CH: And then maybe some policy might follow on the commercial side. Maybe not, right?
JW: That may follow. But the commercial side is a little bit easier, because on the commercial side, you can get direct support from the pharmaceutical company for their co-pay, and you can't do that for Medicare patients.
CH: OK. So, let's (forgive the pun) take the next step and talk about step therapy. As I understand it right now, the White House and Congress, along with ASCO and other stakeholders, we are all working in a fairly collaborative way to try to talk about and start to address the high cost of prescription drugs here in the U.S. One part of these efforts from CMS has been to propose expanded use of step therapy. Can you describe what step therapy would look like for a patient with cancer?

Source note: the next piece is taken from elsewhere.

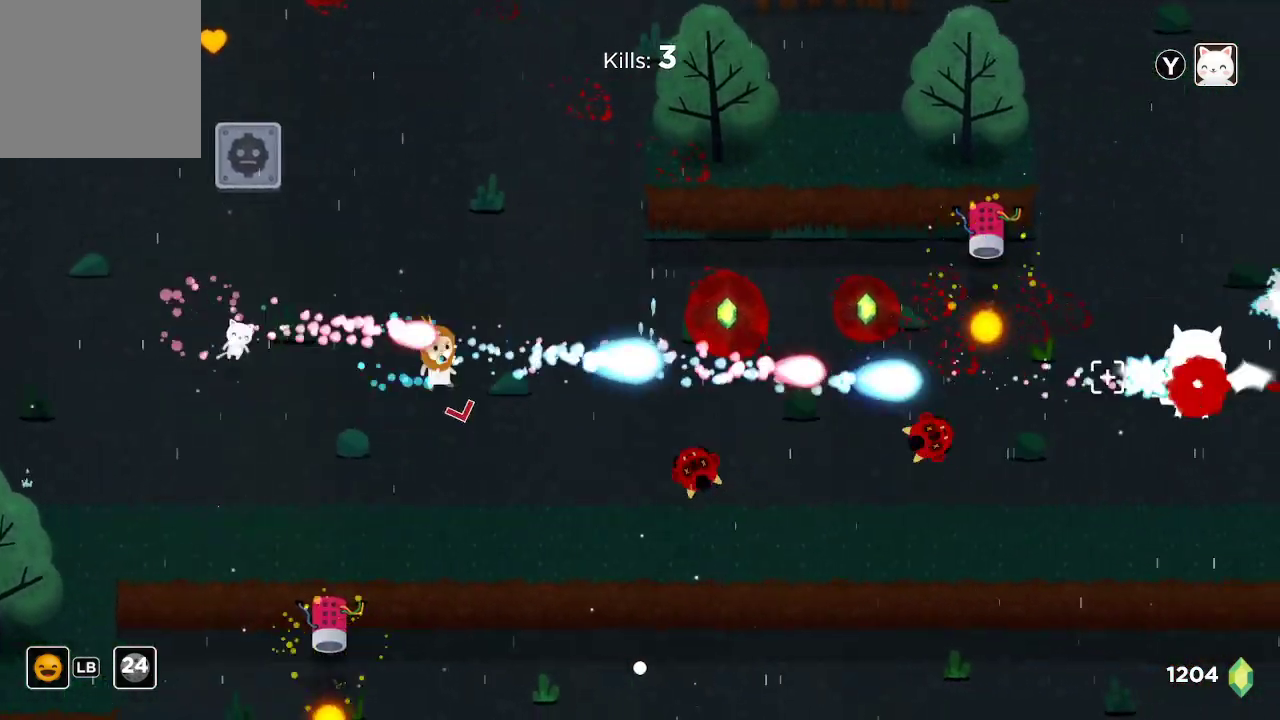
{"buttons": ["R2"], "left_stick": "center", "right_stick": "right", "events": []}
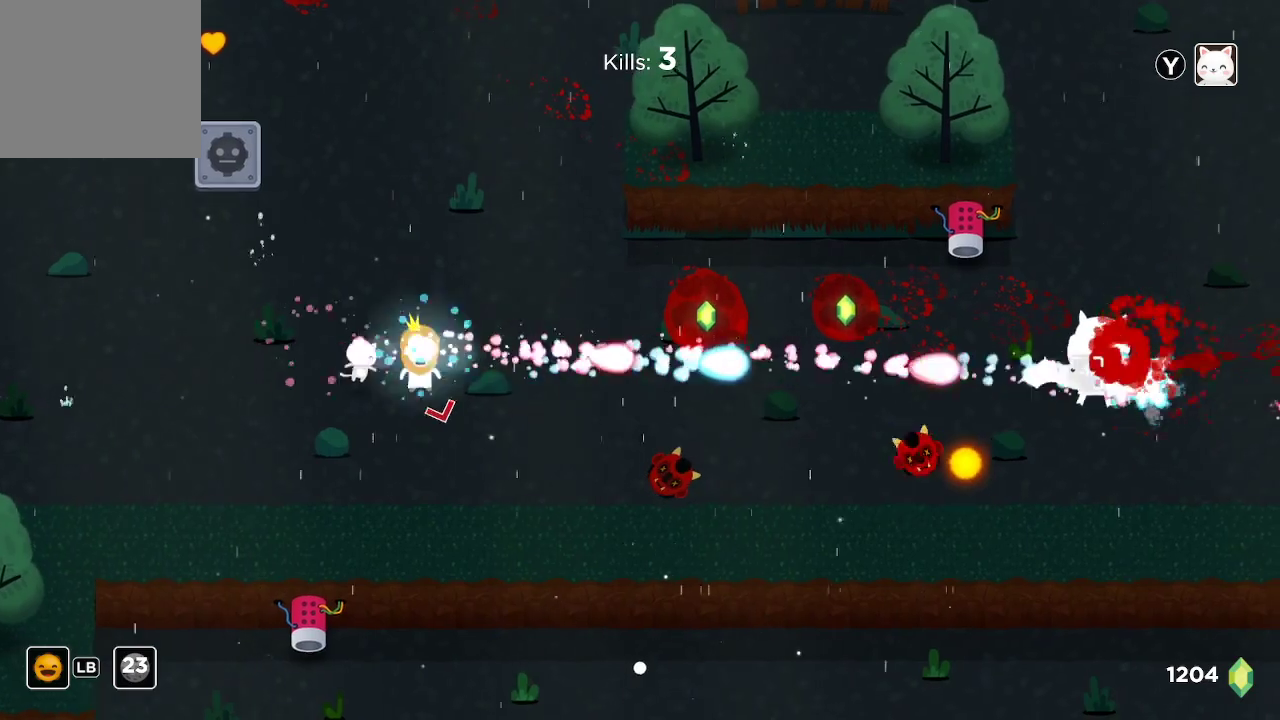
{"buttons": ["R2"], "left_stick": "left", "right_stick": "right", "events": [[467, "left_stick", "left"]]}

JW: Sure. I think that some of us prefer the phrase "fail first" to "step therapy," because that's more descriptive of what it is. Step therapy is the idea that before you can get drug B, you have to use and fail drug A. Most step therapy is based on price of the drug. And we don't think that that applies very well to patients with cancer.
For most of our patients, there is a best drug for them. To have to use inferior drugs to get to the best drug is problematic, not just in time and delays, but we know that disease evolves over time. If you use an inferior drug first, the superior drug may not work nearly so well as a second-line therapy.
In an ideal situation, hypothetically, were there two drugs that on average offered the same response rate, progression-free survival, overall survival, and similar toxicities where one costs less than the other, this approach might make sense, assuming there weren't mitigating factors at the individual patient level. It's fair to point out, I think, that in other domains outside of oncology, classically blood pressure management, step therapy has been accepted and is reasonably successful.